**About this exercise:** Reproduce the items below, substituting "Privacy notice" for "Privacy policy" and keeping every other word as it is.

Data listing: Begin

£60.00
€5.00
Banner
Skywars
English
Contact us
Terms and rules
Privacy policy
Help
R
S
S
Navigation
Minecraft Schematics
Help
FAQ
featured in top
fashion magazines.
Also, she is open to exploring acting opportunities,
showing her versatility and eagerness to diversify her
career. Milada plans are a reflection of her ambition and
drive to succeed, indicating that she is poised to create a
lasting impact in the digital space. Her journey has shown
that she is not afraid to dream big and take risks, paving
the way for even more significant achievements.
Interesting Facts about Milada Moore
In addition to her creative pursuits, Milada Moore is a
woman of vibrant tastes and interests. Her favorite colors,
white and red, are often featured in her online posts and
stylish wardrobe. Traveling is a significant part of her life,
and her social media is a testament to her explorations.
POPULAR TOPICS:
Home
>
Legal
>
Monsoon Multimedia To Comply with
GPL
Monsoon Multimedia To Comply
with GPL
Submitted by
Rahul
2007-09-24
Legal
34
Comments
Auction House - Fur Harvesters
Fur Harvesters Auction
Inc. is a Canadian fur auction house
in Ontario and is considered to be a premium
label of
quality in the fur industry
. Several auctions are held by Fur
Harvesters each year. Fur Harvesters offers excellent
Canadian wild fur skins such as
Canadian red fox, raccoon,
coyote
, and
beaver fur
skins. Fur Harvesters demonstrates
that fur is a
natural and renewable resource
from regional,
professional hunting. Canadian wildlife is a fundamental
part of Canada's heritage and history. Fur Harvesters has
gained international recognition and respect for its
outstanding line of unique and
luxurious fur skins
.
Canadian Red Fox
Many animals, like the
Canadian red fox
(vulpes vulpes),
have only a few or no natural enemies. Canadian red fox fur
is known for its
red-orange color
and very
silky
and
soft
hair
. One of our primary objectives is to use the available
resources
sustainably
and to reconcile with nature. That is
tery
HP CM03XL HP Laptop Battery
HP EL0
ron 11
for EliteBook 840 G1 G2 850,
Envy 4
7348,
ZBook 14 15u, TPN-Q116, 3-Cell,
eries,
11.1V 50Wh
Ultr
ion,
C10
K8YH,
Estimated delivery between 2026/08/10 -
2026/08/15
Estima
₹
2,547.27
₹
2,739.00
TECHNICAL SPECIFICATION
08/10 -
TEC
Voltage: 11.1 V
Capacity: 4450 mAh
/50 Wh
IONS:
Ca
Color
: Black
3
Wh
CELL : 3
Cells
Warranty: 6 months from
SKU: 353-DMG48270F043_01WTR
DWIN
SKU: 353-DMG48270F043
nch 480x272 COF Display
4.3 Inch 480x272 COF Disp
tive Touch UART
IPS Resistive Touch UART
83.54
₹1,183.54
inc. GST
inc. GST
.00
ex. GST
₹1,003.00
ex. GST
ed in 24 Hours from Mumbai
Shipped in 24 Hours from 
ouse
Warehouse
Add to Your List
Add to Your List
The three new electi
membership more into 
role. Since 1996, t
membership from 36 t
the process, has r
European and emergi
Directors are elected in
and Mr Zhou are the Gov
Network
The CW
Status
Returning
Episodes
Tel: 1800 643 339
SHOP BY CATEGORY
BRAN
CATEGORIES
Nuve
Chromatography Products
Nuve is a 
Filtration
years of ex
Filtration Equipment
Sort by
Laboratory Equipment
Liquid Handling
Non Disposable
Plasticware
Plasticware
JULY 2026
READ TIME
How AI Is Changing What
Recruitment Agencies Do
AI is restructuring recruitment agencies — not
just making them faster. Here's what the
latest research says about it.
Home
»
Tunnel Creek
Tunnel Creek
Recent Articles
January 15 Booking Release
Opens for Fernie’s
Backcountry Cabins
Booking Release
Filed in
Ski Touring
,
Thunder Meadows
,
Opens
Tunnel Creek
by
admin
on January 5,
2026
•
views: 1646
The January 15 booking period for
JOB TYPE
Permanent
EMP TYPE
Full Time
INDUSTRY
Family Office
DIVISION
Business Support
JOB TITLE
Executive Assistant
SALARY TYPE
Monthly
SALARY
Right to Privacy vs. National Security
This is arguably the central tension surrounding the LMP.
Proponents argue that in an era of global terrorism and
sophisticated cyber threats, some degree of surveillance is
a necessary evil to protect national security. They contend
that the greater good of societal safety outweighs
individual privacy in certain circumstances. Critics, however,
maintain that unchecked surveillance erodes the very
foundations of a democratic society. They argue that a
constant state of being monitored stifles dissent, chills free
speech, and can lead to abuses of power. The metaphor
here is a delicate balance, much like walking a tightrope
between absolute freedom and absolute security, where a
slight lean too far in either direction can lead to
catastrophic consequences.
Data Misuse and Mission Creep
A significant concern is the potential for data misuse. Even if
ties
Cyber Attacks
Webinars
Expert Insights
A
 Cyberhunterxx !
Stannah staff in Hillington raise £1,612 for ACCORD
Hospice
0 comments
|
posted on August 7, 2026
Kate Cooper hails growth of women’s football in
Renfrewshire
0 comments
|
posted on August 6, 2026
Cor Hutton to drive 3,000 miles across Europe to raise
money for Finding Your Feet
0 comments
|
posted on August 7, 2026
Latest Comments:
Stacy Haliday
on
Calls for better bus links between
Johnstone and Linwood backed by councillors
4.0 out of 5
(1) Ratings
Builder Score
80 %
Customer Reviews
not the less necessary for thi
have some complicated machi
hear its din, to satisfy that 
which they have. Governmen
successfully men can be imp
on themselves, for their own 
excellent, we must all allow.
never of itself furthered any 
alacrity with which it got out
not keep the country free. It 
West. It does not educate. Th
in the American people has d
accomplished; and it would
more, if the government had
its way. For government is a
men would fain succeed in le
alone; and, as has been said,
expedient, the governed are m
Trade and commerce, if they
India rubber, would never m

Data listing: End

**Result for this exercise:**
£60.00
€5.00
Banner
Skywars
English
Contact us
Terms and rules
Privacy notice
Help
R
S
S
Navigation
Minecraft Schematics
Help
FAQ
featured in top
fashion magazines.
Also, she is open to exploring acting opportunities,
showing her versatility and eagerness to diversify her
career. Milada plans are a reflection of her ambition and
drive to succeed, indicating that she is poised to create a
lasting impact in the digital space. Her journey has shown
that she is not afraid to dream big and take risks, paving
the way for even more significant achievements.
Interesting Facts about Milada Moore
In addition to her creative pursuits, Milada Moore is a
woman of vibrant tastes and interests. Her favorite colors,
white and red, are often featured in her online posts and
stylish wardrobe. Traveling is a significant part of her life,
and her social media is a testament to her explorations.
POPULAR TOPICS:
Home
>
Legal
>
Monsoon Multimedia To Comply with
GPL
Monsoon Multimedia To Comply
with GPL
Submitted by
Rahul
2007-09-24
Legal
34
Comments
Auction House - Fur Harvesters
Fur Harvesters Auction
Inc. is a Canadian fur auction house
in Ontario and is considered to be a premium
label of
quality in the fur industry
. Several auctions are held by Fur
Harvesters each year. Fur Harvesters offers excellent
Canadian wild fur skins such as
Canadian red fox, raccoon,
coyote
, and
beaver fur
skins. Fur Harvesters demonstrates
that fur is a
natural and renewable resource
from regional,
professional hunting. Canadian wildlife is a fundamental
part of Canada's heritage and history. Fur Harvesters has
gained international recognition and respect for its
outstanding line of unique and
luxurious fur skins
.
Canadian Red Fox
Many animals, like the
Canadian red fox
(vulpes vulpes),
have only a few or no natural enemies. Canadian red fox fur
is known for its
red-orange color
and very
silky
and
soft
hair
. One of our primary objectives is to use the available
resources
sustainably
and to reconcile with nature. That is
tery
HP CM03XL HP Laptop Battery
HP EL0
ron 11
for EliteBook 840 G1 G2 850,
Envy 4
7348,
ZBook 14 15u, TPN-Q116, 3-Cell,
eries,
11.1V 50Wh
Ultr
ion,
C10
K8YH,
Estimated delivery between 2026/08/10 -
2026/08/15
Estima
₹
2,547.27
₹
2,739.00
TECHNICAL SPECIFICATION
08/10 -
TEC
Voltage: 11.1 V
Capacity: 4450 mAh
/50 Wh
IONS:
Ca
Color
: Black
3
Wh
CELL : 3
Cells
Warranty: 6 months from
SKU: 353-DMG48270F043_01WTR
DWIN
SKU: 353-DMG48270F043
nch 480x272 COF Display
4.3 Inch 480x272 COF Disp
tive Touch UART
IPS Resistive Touch UART
83.54
₹1,183.54
inc. GST
inc. GST
.00
ex. GST
₹1,003.00
ex. GST
ed in 24 Hours from Mumbai
Shipped in 24 Hours from 
ouse
Warehouse
Add to Your List
Add to Your List
The three new electi
membership more into 
role. Since 1996, t
membership from 36 t
the process, has r
European and emergi
Directors are elected in
and Mr Zhou are the Gov
Network
The CW
Status
Returning
Episodes
Tel: 1800 643 339
SHOP BY CATEGORY
BRAN
CATEGORIES
Nuve
Chromatography Products
Nuve is a 
Filtration
years of ex
Filtration Equipment
Sort by
Laboratory Equipment
Liquid Handling
Non Disposable
Plasticware
Plasticware
JULY 2026
READ TIME
How AI Is Changing What
Recruitment Agencies Do
AI is restructuring recruitment agencies — not
just making them faster. Here's what the
latest research says about it.
Home
»
Tunnel Creek
Tunnel Creek
Recent Articles
January 15 Booking Release
Opens for Fernie’s
Backcountry Cabins
Booking Release
Filed in
Ski Touring
,
Thunder Meadows
,
Opens
Tunnel Creek
by
admin
on January 5,
2026
•
views: 1646
The January 15 booking period for
JOB TYPE
Permanent
EMP TYPE
Full Time
INDUSTRY
Family Office
DIVISION
Business Support
JOB TITLE
Executive Assistant
SALARY TYPE
Monthly
SALARY
Right to Privacy vs. National Security
This is arguably the central tension surrounding the LMP.
Proponents argue that in an era of global terrorism and
sophisticated cyber threats, some degree of surveillance is
a necessary evil to protect national security. They contend
that the greater good of societal safety outweighs
individual privacy in certain circumstances. Critics, however,
maintain that unchecked surveillance erodes the very
foundations of a democratic society. They argue that a
constant state of being monitored stifles dissent, chills free
speech, and can lead to abuses of power. The metaphor
here is a delicate balance, much like walking a tightrope
between absolute freedom and absolute security, where a
slight lean too far in either direction can lead to
catastrophic consequences.
Data Misuse and Mission Creep
A significant concern is the potential for data misuse. Even if
ties
Cyber Attacks
Webinars
Expert Insights
A
 Cyberhunterxx !
Stannah staff in Hillington raise £1,612 for ACCORD
Hospice
0 comments
|
posted on August 7, 2026
Kate Cooper hails growth of women’s football in
Renfrewshire
0 comments
|
posted on August 6, 2026
Cor Hutton to drive 3,000 miles across Europe to raise
money for Finding Your Feet
0 comments
|
posted on August 7, 2026
Latest Comments:
Stacy Haliday
on
Calls for better bus links between
Johnstone and Linwood backed by councillors
4.0 out of 5
(1) Ratings
Builder Score
80 %
Customer Reviews
not the less necessary for thi
have some complicated machi
hear its din, to satisfy that 
which they have. Governmen
successfully men can be imp
on themselves, for their own 
excellent, we must all allow.
never of itself furthered any 
alacrity with which it got out
not keep the country free. It 
West. It does not educate. Th
in the American people has d
accomplished; and it would
more, if the government had
its way. For government is a
men would fain succeed in le
alone; and, as has been said,
expedient, the governed are m
Trade and commerce, if they
India rubber, would never m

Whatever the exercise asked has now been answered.